NRDC Report Released: Closing the Power Plant Carbon Pollution Loophole: Smart Ways the Clean Air Act Can Clean Up America’s Biggest Climate Polluters
by Taryn Rucinski
NRDC’s
innovative proposal calls for the U.S. Environmental Protection Agency
to use its authority under the Clean Air Act to set standards for
existing power plants—America’s largest source of carbon emissions that
fuel climate change—that will cut millions of tons of carbon pollution,
save thousands of lives and create thousands of clean energy jobs.
The proposal enables states and electricity plant owners to use a wide
range of existing technologies, including energy efficiency and
renewable energy sources, to meet carbon pollution standards in the most
cost-effective way. States would also have broad flexibility to design
their own plans to meet the standards.
. . .
Under
NRDC’s proposal, the EPA would use Section 111(d) of the Clean Air Act
to set state-specific carbon emission rates that reflect the diversity
of the nation’s electricity sector and fuel mix. Broad compliance
flexibility would enable power plant owners and states to reduce
emissions through cost-effective means that could be accomplished by:
- Reducing
an individual plant’s carbon emissions by improving combustion
efficiency, burning cleaner fuels or installing carbon capture and
storage.
- Shifting
generation from high-emitting to lower- or zero-emitting plants. Lower
emitting sources such as gas, wind and solar would earn credits that
other plants could use, to reduce average emissions rates.
- Expanding
energy efficiency.
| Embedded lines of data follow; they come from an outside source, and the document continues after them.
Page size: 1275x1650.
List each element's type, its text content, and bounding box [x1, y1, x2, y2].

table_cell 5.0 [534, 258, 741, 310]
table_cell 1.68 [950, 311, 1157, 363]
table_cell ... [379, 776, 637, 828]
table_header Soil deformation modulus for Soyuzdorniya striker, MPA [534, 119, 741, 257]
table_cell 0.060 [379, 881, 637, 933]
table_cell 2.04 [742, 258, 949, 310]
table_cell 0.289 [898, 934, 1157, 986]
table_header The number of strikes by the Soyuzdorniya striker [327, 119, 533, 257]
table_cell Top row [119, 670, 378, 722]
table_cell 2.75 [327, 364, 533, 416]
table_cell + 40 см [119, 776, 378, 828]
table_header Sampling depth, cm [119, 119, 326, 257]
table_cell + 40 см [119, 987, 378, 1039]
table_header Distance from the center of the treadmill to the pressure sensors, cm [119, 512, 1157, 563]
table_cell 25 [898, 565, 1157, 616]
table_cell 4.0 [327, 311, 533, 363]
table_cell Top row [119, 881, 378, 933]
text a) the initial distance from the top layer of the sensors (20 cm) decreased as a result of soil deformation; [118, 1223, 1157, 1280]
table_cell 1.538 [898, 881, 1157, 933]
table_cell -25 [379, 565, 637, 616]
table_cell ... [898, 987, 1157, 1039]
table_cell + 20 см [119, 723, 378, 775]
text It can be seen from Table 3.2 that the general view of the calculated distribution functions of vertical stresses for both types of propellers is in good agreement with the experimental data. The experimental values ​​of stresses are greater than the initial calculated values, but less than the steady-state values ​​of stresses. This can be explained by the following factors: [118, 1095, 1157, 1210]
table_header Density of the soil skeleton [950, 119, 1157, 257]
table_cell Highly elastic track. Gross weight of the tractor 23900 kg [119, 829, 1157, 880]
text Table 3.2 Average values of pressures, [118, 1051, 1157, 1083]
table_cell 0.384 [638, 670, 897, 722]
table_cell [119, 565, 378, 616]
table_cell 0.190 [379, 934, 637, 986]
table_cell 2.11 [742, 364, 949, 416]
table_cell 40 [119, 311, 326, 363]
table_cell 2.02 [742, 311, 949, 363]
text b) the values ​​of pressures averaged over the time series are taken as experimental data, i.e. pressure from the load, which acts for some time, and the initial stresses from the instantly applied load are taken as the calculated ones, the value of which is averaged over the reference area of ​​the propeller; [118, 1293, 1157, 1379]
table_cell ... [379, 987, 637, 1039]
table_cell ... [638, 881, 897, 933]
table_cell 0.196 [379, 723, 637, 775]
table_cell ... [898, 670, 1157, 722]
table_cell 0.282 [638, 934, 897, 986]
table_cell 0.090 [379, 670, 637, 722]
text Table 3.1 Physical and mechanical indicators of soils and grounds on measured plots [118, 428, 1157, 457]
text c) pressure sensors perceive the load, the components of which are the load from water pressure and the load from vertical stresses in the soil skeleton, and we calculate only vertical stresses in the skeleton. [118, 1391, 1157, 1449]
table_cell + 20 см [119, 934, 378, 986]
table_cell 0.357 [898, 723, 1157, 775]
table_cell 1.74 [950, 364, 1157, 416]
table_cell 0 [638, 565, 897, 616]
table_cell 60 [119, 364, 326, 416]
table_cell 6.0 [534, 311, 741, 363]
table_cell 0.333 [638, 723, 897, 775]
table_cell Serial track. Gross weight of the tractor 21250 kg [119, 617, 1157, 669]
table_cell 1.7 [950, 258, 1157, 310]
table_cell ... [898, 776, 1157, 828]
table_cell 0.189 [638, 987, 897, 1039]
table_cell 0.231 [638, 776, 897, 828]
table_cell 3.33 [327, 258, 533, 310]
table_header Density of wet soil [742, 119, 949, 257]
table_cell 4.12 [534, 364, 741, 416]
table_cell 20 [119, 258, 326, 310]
State energy-efficiency programs could earn credits
for avoiding power generation and its pollution. Generators could
purchase those credits to use toward their emissions targets.
- States
would have additional freedom to adopt alternative approaches–such as
those already adopted by California, the Northeast states, and
Colorado—as long as they are equally effective in cutting emissions.